The gut is home to a vast array of microorganims that can influence both health and disease. While some of them are known to contribute to the development of inflammatory conditions, such as the inflammatory bowel disease (IBD), the precise sequence of events that lead from these microbes to immune cells to disease remains a mystery.
Now, a team of researchers led by the Brigham and Women’s Hospital (BWH) has explored what drives the generation of Th17 (Interleukin-17-producing T helper) cells – a type of cells which, on the one hand, play a crucial role by helping to build a protective barrier in the gut that, when encountering a bacterial or fungal infection, releases signals causing the body to produce more Th17 cells, but on the other hand, are also implicated in diseases such as multiple sclerosis, rheumatoid arthritis, and IBD. The scientists were surprised to discover that the purine metabolite xanthine, which is found in coffee, tea, and chocolate, may have a fundamental role in Th17 differentiation.

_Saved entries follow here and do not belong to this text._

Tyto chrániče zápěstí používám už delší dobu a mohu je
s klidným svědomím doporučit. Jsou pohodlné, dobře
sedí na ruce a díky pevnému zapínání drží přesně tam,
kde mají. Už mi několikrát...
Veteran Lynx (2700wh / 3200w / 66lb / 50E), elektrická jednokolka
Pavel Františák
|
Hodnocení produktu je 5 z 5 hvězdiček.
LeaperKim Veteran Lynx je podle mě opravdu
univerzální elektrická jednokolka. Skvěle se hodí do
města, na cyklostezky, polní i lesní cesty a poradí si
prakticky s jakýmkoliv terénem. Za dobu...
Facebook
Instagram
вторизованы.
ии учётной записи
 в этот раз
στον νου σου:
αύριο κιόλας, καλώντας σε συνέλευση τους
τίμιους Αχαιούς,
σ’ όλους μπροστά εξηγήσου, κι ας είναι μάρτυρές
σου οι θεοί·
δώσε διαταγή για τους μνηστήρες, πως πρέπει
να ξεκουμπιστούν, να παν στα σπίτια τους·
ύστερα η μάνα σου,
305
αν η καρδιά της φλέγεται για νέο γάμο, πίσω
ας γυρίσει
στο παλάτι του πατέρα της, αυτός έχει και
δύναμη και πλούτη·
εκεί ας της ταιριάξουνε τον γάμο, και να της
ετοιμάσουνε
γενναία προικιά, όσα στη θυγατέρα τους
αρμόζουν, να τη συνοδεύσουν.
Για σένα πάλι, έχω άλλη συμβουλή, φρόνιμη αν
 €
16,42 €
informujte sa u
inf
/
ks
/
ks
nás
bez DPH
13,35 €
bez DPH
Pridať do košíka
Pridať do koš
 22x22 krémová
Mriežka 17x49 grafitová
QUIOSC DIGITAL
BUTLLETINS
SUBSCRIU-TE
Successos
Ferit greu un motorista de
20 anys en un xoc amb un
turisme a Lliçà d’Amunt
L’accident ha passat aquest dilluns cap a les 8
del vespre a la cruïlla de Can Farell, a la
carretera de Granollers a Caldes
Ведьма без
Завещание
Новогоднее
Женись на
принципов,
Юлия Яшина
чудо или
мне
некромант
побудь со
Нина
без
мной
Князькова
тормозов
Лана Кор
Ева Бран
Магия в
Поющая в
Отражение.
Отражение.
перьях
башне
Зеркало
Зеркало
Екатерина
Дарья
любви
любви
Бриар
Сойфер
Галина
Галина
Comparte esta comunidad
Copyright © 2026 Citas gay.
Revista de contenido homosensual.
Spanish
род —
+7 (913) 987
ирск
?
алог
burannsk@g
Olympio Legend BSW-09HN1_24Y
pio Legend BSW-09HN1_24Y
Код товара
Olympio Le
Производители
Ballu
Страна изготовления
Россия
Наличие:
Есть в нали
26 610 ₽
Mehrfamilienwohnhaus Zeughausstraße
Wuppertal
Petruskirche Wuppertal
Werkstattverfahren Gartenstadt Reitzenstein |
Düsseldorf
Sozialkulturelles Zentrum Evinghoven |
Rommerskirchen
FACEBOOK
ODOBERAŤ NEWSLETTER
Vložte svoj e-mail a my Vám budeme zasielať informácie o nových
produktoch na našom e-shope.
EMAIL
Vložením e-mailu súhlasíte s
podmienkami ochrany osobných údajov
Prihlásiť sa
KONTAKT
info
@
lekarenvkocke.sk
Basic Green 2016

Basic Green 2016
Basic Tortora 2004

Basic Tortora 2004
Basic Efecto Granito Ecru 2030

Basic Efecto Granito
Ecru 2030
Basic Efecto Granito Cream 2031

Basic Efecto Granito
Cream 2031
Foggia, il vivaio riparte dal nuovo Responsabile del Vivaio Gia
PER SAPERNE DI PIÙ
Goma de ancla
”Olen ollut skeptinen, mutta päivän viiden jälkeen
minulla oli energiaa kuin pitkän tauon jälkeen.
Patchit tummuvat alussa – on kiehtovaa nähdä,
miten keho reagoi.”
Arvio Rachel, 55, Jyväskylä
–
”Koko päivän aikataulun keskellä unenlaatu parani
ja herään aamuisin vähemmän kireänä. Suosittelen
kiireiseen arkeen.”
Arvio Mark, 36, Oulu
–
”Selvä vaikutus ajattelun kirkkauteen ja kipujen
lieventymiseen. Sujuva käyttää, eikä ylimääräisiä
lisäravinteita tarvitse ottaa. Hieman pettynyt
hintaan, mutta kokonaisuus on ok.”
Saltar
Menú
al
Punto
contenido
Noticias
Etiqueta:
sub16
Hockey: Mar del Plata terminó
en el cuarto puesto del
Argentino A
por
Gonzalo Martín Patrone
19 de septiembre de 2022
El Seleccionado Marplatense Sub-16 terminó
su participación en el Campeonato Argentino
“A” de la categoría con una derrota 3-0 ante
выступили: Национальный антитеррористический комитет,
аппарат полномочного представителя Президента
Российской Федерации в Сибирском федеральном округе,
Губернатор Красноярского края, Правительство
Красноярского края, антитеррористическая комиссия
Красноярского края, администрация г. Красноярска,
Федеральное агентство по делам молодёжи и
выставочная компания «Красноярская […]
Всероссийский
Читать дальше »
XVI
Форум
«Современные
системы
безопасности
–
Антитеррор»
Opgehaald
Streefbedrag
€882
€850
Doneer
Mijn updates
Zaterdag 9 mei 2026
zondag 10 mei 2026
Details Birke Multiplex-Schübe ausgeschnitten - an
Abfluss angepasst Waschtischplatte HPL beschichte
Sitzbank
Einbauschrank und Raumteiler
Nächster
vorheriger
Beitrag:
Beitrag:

“One of the concepts in our field is that microbes are required for Th17 cell differentiation, but our study suggests that there may be exceptions,” said co-lead auhor Jinzhi Duan, an expert in Gastroenterology, Hepatology, and Endoscopy at BWH. “We studied the underlying mechanisms of Th17 cell generation in the gut and found some surprising results that may help us to better understand how and why diseases like IBD may develop.”
“Sometimes in research, we make these serendipitous discoveries—it’s not necessarily something you sought out, but it’s an interesting finding that opens up further areas of inquiry,” added senior author Richard Blumberg, a gastroenterologist at the same institution. “It’s too soon to speculate on whether the amount of xanthine in a cup of coffee leads to helpful or harmful effects in a person’s gut, but it gives us interesting leads to follow up on as we pursue ways to generate a protective response and stronger barrier in the intestine.”
By using several mouse models to examine the molecular events which trigger the development of Th17 cells, the researchers were surprised to find that Th17 cells could proliferate even in germ-free mice, with endoplasmic reticulum stress in intestinal epithelial cells driving Th17 cell differentiation through purine metabolites like xanthine, even in animals which did not carry microbes. Moreover, these cells’ genetic signatures suggested they might have protective properties.
Since this study was limited to cells in the intestine, further research is needed to examine the relation between these cells and other organs, such as the skin or the lungs, which may have a critical influence on disease outcomes. More investigations are also necessary to determine what causes Th17 cells to sometimes become pathogenic.
“While we don’t yet know what’s causing pathogenesis, the tools we have developed here may take us a step closer to understanding what causes disease and what could help resolve or prevent it,” Blumberg concluded.
The study is published in the journal Immunity.